A experiência mística revela-nos a experiência do dom, da entrega e do cuidado do outro

Ao referir-se à experiência mística, que em bom rigor deve ser a marca de toda a experiência cristã, a autora destaca que se trata de uma experiência totalizante, na qual estão integrados todos os aspetos da complexa realidade humana, de tal modo que ela não pode deixar de acontecer dentro da história de vida de cada ser humano. E só no contexto dessa história é que se pode realizar o encontro com Deus.

Na verdade, e ao contrário do que pode parecer à primeira vista, quanto mais próximos e mais íntimos de Deus, mais a experiência mística demonstra a necessidade do contexto histórico e se compromete com a sua própria edificação. Dentro ou fora das instituições religiosas, os místicos ensinam-nos que experimentar o mistério de Deus no meio do mundo acaba por conduzir a uma paixão ardente por esse mesmo mundo e ao compromisso pela sua transformação e redenção.

No meio de uma cultura que parece privilegiar o prazer, o individualismo e o consumismo, a experiência mística revela-nos a experiência do dom, da entrega e do cuidado do outro, sobretudo do mais vulnerável e carente, como dimensões nas quais a condição humana se pode realizar mais plena e consistentemente.

A experiência mística e o compromisso com a justiça

No meio de uma cultura que divide a sociedade em ganhadores e perdedores, que aposta no sucesso a todo o custo e quase que contra os outros, que apresenta os primeiros lugares como os únicos que interessam, na qual vai imperando a violência e se vão gerando cada vez mais vítimas, a experiência mística testemunha o serviço ao outro, como atitude capaz de promover a realização e o sucesso e o compromisso com a justiça, como dinâmica na qual se pode e deve edificar a sociedade.

Os místicos reinventam o quotidiano criando um novo alfabeto

Um menino reza numa mesquita durante o sagrado mês de jejum do Ramadão, em Karachi, Paquistão, 16 de maio de 2018. Os muçulmanos de todo o mundo comemoram o mês sagrado do Ramadão orando durante a noite e abstendo-se de comer, beber e atos sexuais entre o nascer e o pôr do sol. O Ramadão é o nono mês do calendário islâmico e acredita-se que a revelação do primeiro verso do Alcorão foi durante as últimas 10 noites. EPA / SHAHZAIB AKBER.
Um menino reza numa mesquita durante o sagrado mês de jejum do Ramadão, em Karachi, Paquistão, 16 de maio de 2018. Os muçulmanos de todo o mundo comemoram o mês sagrado do Ramadão orando durante a noite e abstendo-se de comer, beber e atos sexuais entre o nascer e o pôr do sol. O Ramadão é o nono mês do calendário islâmico e acredita-se que a revelação do primeiro verso do Alcorão foi durante as últimas 10 noites. EPA / SHAHZAIB AKBER.
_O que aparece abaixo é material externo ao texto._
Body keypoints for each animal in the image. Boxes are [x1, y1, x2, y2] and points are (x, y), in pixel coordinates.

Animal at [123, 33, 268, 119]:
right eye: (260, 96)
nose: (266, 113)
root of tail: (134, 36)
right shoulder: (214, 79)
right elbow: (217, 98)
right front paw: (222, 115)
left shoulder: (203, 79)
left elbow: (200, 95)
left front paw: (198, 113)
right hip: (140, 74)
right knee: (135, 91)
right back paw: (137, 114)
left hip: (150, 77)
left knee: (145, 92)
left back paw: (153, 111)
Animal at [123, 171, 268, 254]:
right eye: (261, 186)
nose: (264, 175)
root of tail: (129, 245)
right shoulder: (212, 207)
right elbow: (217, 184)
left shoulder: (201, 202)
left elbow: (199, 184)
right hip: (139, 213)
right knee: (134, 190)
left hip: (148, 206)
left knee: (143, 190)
No meio das circunstâncias comuns do dia a dia os místicos reinventam o quotidiano, sendo sujeitos ativos da história humana. Falando das coisas humanas e do mundo são capazes de criar um novo alfabeto que fale simultaneamente de Deus e do seu projeto para todos e cada um.

Para se ser cristão não há, então, que fugir do mundo, mesmo dum mundo no qual Deus parece estar ausente. Pelo contrário, só mergulhando cada vez mais no mundo se pode transformar a história a partir da presença do Deus que é amor.

A pergunta que encabeça estas linhas revela-se, pois, inapropriada se não nos conduzir a afirmação de que o cristianismo é simultaneamente místico (experiência profunda de encontro com o Deus de Jesus Cristo) e contemporâneo (aqui, agora, sempre).